In a previous Unintentional Art post I referenced a great moment from an episode of The Simpsons (without attribution - shame on me!) Well, this week I’ve got an escalator that not only goes nowhere, but also returns! Feast your eyes on this one:
This is an inGraph of what GCN-22862 looked like. It shows l1proxy failing to connect to realtime-frontend, in terms of failed bytes’-worth of requests. A graph from the same timeframe that looks less like an escalator to nowhere but is nonetheless still interesting:
This is the number of actual failing requests. [Side Note: The bytes graph looks like it does due to a maximum value set at 1M. That’s why it just kinda “disappears” once it goes beyond 1 million. [Side Side Note: I haven’t the faintest idea why there is a maximum, nor why 1M was selected as the maximum…]]
This one was tricky to troubleshoot. If your service never even receives the requests (and your hosts don’t, either!) then there’s not a whole lot to go on.
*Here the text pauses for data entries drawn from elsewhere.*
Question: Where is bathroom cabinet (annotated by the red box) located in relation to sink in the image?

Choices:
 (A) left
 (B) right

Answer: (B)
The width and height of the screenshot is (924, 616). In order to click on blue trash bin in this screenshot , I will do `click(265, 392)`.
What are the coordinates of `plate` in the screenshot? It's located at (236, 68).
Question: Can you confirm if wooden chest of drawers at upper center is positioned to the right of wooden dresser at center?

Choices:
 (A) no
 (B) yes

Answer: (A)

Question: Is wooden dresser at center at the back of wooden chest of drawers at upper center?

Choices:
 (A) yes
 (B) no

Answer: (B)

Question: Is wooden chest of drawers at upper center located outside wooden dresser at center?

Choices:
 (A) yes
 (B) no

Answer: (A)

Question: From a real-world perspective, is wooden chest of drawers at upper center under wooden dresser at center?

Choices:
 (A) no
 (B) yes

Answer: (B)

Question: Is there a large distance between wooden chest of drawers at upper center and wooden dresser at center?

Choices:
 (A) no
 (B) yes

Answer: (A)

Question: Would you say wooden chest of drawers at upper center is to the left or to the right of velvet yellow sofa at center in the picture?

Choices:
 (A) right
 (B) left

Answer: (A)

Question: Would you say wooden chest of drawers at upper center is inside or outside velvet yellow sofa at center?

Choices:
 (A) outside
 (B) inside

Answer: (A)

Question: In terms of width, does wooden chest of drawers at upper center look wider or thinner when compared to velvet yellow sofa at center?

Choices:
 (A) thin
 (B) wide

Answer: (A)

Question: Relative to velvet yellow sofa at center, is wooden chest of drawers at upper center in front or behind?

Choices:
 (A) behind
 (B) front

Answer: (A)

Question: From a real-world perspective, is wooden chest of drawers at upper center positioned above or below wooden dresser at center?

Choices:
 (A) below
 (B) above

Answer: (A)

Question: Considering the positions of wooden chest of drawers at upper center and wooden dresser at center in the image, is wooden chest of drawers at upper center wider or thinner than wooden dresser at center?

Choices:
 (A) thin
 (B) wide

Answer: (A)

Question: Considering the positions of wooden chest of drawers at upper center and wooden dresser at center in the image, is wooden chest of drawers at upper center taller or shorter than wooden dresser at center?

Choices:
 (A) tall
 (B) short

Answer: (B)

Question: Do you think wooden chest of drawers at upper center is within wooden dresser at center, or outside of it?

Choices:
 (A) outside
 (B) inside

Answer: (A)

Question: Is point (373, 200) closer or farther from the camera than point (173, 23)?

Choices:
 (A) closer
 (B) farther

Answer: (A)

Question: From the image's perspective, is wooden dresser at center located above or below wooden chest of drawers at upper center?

One piece of forensic evidence we did have:
Ah, now there’s a lovely plateau, and it aligns with both of the above two inGraphs. Established connections established remain pegged out at some _ value…but why? Well, after some investigation (and a bit of help from Tom Wiedenbein_ from traffic-sre) we discovered that l1proxy has a per-origin connection limit. This limit was set to 8,000 for realtime-frontend. Multiply that by the number of l1proxy hosts in lor1 (34) and you get 272,000…more or less exactly where the number of established connections flatlines.